Expanding the Idea to Six Rounds⌗
In short, the challenge could be solved by the following steps in a 6-round setting:
- Use meet-in-the-middle approach to figure out the two equations of $x_3$ (in terms of $x_0$ and $x_1$, and in terms of $x_6$ and $x_7$).
- Collect 200 plaintext-ciphertext pair.
- Plug $x_0, x_1, x_6$ and $x_7$ by the plaintext-ciphertext pairs into the equations.
- Solve for $k_0, k_1, \dots, k_5.$
- Profit!
I encrypted about 200 messages to find the $k$'s.
The Intended Solution⌗
I had a short chat with the author in Telegram afterwards.

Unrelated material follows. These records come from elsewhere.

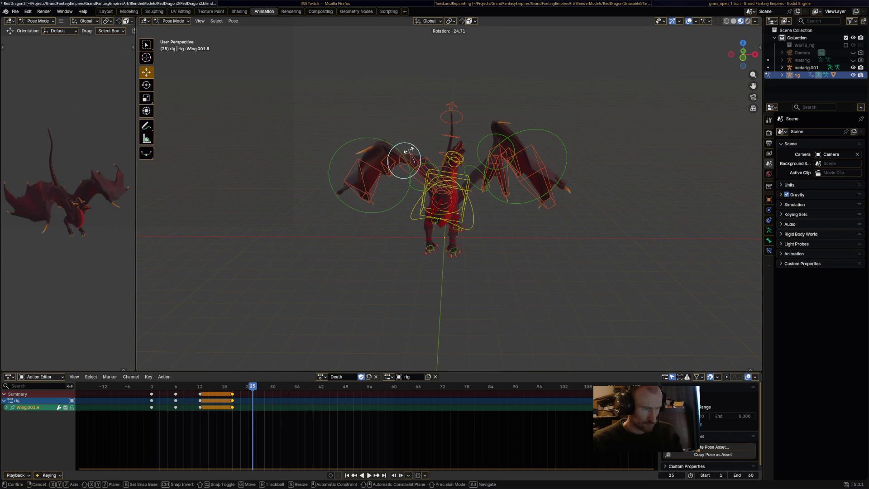
key(Return)
key(alt+a)
click(494, 123)
mouse_move(494, 123)
middle_down()
mouse_move(481, 254)
mouse_move(439, 253)
mouse_move(452, 249)
mouse_move(428, 240)
middle_up()
key(r)
click(485, 256)
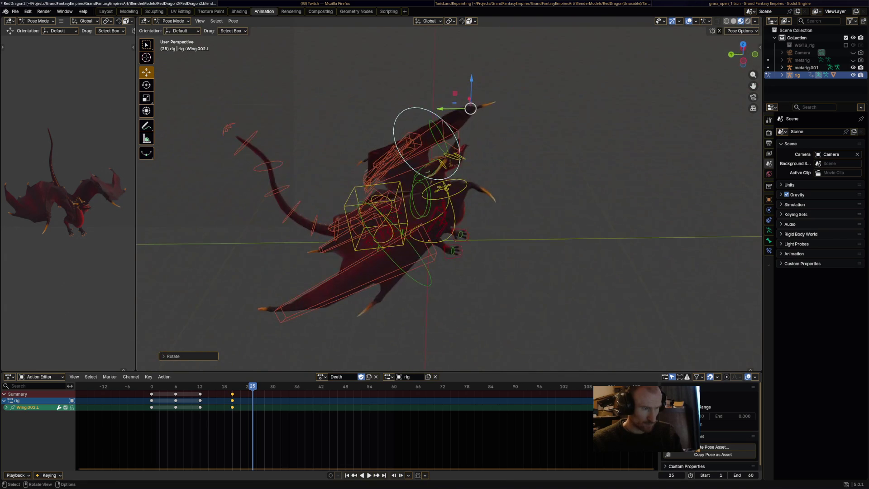
Rotate the neck and HeadUpper bones to lower the head
click(295, 204)
mouse_move(301, 206)
middle_down()
mouse_move(333, 217)
mouse_move(323, 219)
middle_up()
click(398, 199)
middle_drag(398, 199, 420, 206)
key(r)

He said that the intended solution is interpolation attack, which is new to me. I should have looked into that soon...
The Last Words⌗
For sure I have went into numerous dead-ends to come up with the correct solution. Yet, the idea is also valuable and I think I shall document it someday. Probably after DEFCON finals.